The next chapter formally introduces strings and command-line arguments.

Consistency With Java

Java is a pure object-oriented language representing fundamental and structured data differently. It represents fundamental data, int, double, etc., as simple bit patterns in memory. In contrast, it represents structured data, including arrays, as objects - instances of an unnamed class.

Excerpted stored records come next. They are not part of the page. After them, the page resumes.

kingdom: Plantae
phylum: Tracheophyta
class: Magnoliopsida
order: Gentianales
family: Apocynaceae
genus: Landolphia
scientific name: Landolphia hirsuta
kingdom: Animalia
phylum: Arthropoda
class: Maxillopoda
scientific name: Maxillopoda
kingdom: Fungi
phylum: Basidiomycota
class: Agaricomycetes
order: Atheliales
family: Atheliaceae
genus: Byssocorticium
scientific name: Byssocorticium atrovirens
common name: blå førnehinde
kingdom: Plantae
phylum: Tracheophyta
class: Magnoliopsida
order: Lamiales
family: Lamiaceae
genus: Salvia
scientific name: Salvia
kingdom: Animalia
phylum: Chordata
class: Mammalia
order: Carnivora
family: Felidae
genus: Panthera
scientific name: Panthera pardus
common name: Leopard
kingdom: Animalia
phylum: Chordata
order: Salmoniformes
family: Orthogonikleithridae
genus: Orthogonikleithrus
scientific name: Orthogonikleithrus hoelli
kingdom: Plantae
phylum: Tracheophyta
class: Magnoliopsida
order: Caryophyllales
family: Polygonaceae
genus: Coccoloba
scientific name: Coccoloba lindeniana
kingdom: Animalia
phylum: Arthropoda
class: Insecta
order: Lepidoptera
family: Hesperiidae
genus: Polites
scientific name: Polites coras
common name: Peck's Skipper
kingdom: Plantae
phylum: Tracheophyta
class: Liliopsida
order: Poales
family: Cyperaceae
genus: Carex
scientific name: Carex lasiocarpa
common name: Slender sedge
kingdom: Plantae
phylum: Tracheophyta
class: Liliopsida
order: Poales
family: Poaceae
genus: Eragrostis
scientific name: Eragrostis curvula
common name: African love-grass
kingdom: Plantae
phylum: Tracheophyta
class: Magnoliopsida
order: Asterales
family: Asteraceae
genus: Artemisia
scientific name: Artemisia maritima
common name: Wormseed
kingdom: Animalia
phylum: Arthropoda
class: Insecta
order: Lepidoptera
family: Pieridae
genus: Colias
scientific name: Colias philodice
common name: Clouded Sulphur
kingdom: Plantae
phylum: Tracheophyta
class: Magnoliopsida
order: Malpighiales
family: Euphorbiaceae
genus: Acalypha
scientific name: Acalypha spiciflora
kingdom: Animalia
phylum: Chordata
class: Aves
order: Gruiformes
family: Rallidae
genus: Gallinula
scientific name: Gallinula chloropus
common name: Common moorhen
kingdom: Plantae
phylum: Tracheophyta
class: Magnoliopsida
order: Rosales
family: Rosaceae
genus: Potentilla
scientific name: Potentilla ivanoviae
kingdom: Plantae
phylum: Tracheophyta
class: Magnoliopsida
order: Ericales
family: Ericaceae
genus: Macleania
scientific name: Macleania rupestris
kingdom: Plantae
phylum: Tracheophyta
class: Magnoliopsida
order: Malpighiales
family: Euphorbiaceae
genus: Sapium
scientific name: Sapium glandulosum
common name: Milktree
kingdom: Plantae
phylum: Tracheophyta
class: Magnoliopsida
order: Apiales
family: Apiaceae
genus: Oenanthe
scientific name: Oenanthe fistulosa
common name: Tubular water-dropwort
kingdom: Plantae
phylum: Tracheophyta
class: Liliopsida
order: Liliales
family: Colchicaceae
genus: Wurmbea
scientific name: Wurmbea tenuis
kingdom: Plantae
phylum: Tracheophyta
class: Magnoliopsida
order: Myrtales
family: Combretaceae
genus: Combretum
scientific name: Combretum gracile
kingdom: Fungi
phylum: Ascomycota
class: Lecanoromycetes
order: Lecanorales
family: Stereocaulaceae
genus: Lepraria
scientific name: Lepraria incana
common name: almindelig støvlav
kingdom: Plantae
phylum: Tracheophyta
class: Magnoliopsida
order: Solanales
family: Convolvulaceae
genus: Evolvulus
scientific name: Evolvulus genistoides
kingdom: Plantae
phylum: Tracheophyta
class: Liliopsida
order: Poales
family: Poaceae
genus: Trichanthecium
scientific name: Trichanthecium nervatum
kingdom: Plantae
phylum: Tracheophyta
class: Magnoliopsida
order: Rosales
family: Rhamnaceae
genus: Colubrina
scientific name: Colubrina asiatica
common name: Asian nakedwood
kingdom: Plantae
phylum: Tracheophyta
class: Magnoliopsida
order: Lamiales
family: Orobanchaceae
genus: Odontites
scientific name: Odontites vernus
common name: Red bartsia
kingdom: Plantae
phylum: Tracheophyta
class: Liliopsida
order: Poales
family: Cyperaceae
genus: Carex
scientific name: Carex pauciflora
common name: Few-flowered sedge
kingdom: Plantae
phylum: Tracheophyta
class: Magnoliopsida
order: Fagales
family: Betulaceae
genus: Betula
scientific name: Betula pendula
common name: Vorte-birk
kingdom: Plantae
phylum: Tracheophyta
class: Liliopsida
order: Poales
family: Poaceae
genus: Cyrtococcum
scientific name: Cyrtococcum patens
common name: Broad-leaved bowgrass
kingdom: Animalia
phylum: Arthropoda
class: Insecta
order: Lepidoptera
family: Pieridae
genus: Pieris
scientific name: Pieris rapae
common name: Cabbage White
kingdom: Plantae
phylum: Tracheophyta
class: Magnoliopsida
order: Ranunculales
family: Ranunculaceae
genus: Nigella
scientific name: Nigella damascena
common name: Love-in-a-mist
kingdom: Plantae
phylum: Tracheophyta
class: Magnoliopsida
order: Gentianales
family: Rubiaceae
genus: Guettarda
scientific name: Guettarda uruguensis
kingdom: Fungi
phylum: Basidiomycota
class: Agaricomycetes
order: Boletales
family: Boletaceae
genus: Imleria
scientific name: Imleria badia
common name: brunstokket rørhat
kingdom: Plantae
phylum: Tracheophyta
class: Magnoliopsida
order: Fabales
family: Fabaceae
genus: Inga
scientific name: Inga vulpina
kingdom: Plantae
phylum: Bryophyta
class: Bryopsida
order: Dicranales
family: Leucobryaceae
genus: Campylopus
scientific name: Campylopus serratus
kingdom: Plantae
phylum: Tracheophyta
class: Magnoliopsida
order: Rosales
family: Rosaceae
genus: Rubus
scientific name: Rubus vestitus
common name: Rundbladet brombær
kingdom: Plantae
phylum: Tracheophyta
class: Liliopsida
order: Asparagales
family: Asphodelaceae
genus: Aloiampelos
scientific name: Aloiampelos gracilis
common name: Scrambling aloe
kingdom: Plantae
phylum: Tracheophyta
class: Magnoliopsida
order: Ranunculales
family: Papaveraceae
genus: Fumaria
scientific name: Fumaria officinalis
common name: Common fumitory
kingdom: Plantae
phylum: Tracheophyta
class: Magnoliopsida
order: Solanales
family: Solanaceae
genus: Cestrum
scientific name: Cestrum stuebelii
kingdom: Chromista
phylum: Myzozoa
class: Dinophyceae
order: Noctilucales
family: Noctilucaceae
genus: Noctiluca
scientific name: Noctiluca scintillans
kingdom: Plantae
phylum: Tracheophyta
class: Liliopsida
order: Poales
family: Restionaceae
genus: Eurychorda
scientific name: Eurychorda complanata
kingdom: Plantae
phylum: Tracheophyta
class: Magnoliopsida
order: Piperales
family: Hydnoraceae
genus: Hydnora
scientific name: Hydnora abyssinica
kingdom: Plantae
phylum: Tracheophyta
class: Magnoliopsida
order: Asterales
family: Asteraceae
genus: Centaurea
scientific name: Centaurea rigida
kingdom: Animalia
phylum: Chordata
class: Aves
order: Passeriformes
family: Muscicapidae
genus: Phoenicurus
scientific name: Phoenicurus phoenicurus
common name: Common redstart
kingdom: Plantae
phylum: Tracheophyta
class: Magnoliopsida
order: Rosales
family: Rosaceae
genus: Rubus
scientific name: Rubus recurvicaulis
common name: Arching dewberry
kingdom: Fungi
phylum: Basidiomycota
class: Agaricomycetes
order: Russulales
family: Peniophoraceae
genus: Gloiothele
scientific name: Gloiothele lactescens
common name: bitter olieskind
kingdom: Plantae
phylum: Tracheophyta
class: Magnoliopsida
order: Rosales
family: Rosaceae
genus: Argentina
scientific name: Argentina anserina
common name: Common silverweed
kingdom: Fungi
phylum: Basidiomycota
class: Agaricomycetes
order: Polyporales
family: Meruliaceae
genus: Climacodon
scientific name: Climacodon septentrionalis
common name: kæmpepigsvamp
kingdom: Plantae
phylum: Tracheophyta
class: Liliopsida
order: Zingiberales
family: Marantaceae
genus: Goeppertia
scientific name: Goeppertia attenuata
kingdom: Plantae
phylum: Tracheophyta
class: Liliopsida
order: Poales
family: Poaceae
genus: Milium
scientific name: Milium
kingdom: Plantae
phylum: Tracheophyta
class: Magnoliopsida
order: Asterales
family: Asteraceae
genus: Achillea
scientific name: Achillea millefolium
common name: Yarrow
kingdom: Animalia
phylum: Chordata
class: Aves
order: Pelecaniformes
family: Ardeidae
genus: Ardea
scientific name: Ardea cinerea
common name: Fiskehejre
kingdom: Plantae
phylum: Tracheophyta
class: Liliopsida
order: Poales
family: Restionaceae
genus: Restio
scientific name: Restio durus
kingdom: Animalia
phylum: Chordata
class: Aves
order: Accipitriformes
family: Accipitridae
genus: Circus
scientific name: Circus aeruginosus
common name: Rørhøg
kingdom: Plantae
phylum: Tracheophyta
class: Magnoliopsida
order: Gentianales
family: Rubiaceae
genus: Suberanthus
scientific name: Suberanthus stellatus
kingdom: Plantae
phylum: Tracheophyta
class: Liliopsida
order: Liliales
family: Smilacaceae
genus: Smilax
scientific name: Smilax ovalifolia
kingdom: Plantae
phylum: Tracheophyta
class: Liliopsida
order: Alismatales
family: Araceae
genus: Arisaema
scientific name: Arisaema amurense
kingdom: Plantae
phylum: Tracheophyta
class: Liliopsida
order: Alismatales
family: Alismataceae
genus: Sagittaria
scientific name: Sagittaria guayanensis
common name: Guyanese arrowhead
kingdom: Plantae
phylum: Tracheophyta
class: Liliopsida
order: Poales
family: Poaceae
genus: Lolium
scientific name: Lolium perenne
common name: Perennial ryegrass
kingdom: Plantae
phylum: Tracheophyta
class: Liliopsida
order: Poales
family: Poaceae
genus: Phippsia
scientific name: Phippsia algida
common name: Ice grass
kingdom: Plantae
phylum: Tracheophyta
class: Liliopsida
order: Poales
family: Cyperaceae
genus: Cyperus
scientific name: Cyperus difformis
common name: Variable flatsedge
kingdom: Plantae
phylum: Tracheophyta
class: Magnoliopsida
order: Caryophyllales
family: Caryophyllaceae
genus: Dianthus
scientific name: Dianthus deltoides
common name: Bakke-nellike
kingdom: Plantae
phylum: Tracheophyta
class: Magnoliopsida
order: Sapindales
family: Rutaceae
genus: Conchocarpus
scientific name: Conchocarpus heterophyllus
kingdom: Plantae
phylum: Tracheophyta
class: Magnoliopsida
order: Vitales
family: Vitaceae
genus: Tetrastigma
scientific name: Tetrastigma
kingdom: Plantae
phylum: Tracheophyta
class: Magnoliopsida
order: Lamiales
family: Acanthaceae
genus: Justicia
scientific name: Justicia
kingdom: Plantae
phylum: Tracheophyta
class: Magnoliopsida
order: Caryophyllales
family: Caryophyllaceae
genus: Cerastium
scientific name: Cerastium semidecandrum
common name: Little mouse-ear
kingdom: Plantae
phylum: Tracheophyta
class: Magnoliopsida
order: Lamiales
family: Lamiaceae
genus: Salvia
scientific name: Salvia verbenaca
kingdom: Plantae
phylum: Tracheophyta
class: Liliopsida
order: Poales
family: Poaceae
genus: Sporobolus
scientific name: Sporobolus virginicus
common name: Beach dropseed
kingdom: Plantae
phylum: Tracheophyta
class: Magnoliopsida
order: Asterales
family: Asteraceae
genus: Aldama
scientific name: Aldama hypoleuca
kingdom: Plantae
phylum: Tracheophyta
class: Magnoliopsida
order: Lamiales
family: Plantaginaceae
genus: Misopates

public int[][] array = new int[3][2]; public int[][] array = new int[2][3];
  
The illustration shows the variable 'array' pointing to an array consisting of three elements. Each element points to an array with two elements. The illustration shows the variable 'array' pointing to an array consisting of two elements. Each element points to an array with three elements.
Java arrays. Java automatically implements a two-dimensional array as an array of arrays. Therefore, switching array indexes in a Java program results in a substantially different data organization in memory. Programmers implementing systems utilizing both languages or converting programs between languages face less confusion and make fewer errors when using the same index order.

Index Order Summary

If used consistently, some programs function correctly with either index order. However, some features and the programs utilizing them require a rows x cols or [rows][cols] index order. Other systems require this order, making it customary for C++ programmers. So, throughout this textbook, rows first, followed by columns, is the "correct" order.